General procedure B-1 for the Suzuki coupling
A flask with starting material (0.2 mmol) was properly flushed with nitrogen. 1H-Indazole-6-boronic acid pinacol ester (1.3 eq), Pd(PPh3)4 (0.1 eq) and NaHCO3 (2 eq) in a properly degassed solution of dioxane/H2O (4:1, 5 mL, v/v) were added to the flask with starting material. The reaction mixture was stirred at 80 °C for 40 h. When it reached full conversion to the desired intermediate, the mixture was diluted with saturated NH4Cl (40 mL) and brine (20 mL) and extracted with EtOAc (5 × 60 mL). The organic extracts were combined, dried over MgSO4, filtered and concentrated under reduced pressure. The crude products were purified by flash chromatography (CH2Cl2/CH3OH 10:1 v/v) to yield the desired products.
General procedure B-2 for the Suzuki coupling
A flask with starting material (0.1 mmol) was properly flushed with nitrogen. 1H-Indazole-6-boronic acid pinacol ester (1.5 eq), Pd(dppf)Cl2 (0.2 eq) and Cs2CO3 (3 eq) in a properly degassed solution of dioxane/H2O (4:1, 5 mL, v/v) were added to the flask with starting material.
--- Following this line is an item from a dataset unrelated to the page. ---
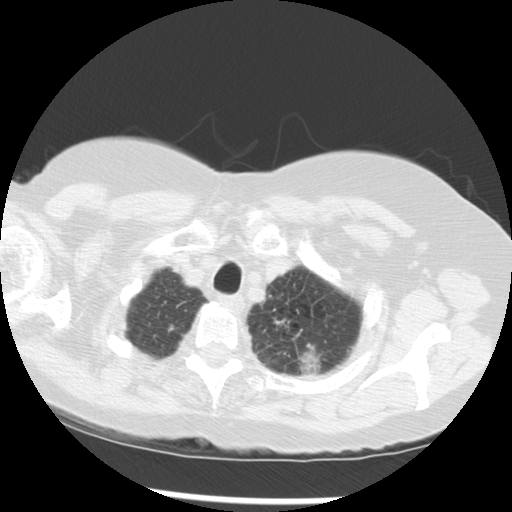
Chest CT (low-dose screening protocol), one axial image. Third screening round (two years after baseline). Lung window (W 1500 / L -600 HU). 2.5 mm slice thickness. Slice 250 of 283 in the series. Female participant, aged 70 years at enrolment.
Expert-annotated lung lesion, box from (x=242, y=298) to (x=342, y=385) px. The exam's reader record, not a measurement of the box and not confirmed to be the same lesion: non-calcified nodule or mass ≥4 mm, left upper lobe, 32 × 26 mm, spiculated (stellate) margins, soft tissue attenuation, pre-existing on the prior screen: yes; interval growth: yes. Official screen result: positive, other. Later outcome: lung cancer diagnosed 24 days after this screen — neoplasm, malignant, left upper lobe, stage IIIB (AJCC 6th edition), 40 mm at pathology.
The reaction mixture was stirred at 80 °C for 24 h. When it reached full conversion to the desired intermediate, the mixture was diluted with saturated NH4Cl (50 mL) and extracted with EtOAc (5 × 50 mL). The organic extracts were combined, dried over MgSO4, filtered and concentrated under reduced pressure. The crude products were purified by flash chromatography (CH2Cl2/CH3OH/AcOH 5:1:0.1 v/v) to yield the desired products.
General procedure B-3 for the Suzuki coupling
A pressure ampule with starting material (0.5 mmol) was properly flushed with nitrogen. 1H-Indazole-6-boronic acid pinacol ester (1.3 eq), XPhos-Pd-G2 (0.1 eq) and K2CO3 (2 eq) in a properly degassed solution of dioxane/H2O (2:1, 12 mL, v/v) were added to the pressure ampule with starting material. The reaction mixture was stirred at 125 °C for 5 – 10 h. When it reached full conversion to the desired intermediates, the mixture was diluted with water (100 mL) and extracted with EtOAc (3 × 100 mL). The organic extracts were combined, dried over MgSO4, filtered and concentrated under reduced pressure. The crude products were lyophilized overnight and used in the next step without further purification.
General procedure C for DHP protection
To a stirred solution of starting material (1 eq) in EtOAc (2 mL) were added 3,4-dihydro-2H-pyran (4 eq) and pTSA (6 mol%). The reaction mixture was stirred at 50 °C for 90 min. When it reached full conversion to the desired intermediates, it was diluted with saturated Na2CO3 (50 mL) and extracted with EtOAc (3 × 50 mL). The organic extracts were combined, dried over MgSO4, filtered and concentrated under reduced pressure. The crude products used in the next step without further purification.
General procedure D for THP deprotection
The corresponding intermediates (0.5 mmol) were dissolved in neat TFA (5 mL) and stirred at ambient temperature for 16 h, during which it reached full conversion to the desired final compounds. The residual acid was concentrated under a stream of nitrogen to dryness, and the crude products were purified by semi- preparative HPLC.
Procedure for preparation of BAL resin
Aminomethyl polystyrene resin (1 g, loading 0.98 mmol/g) was swollen in CH2Cl2 (10 mL) for 30 min, washed with DMF (3 × 10 mL), shaken with DMF/TEA (5:1, 10 mL) for an additional 30 min and then washed again with DMF (5 × 10 mL). Backbone amide linker (BAL) (700 mg, 2.94 mmol) and HOBt (450 mg, 2.94 mmol) were dissolved in DMF/CH2Cl2 (1:1, 10 mL, v/v), and DIC (460 µL, 2.94 mmol) was added. The resulting solution was added to a polypropylene fritted syringe with the aminomethyl resin. The reaction slurry was shaken at ambient temperature for 16 h and then washed with DMF (3 × 10 mL) and CH2Cl2 (3 × 10 mL). The negative bromophenol blue test confirmed the quantitative acylation of the amino groups.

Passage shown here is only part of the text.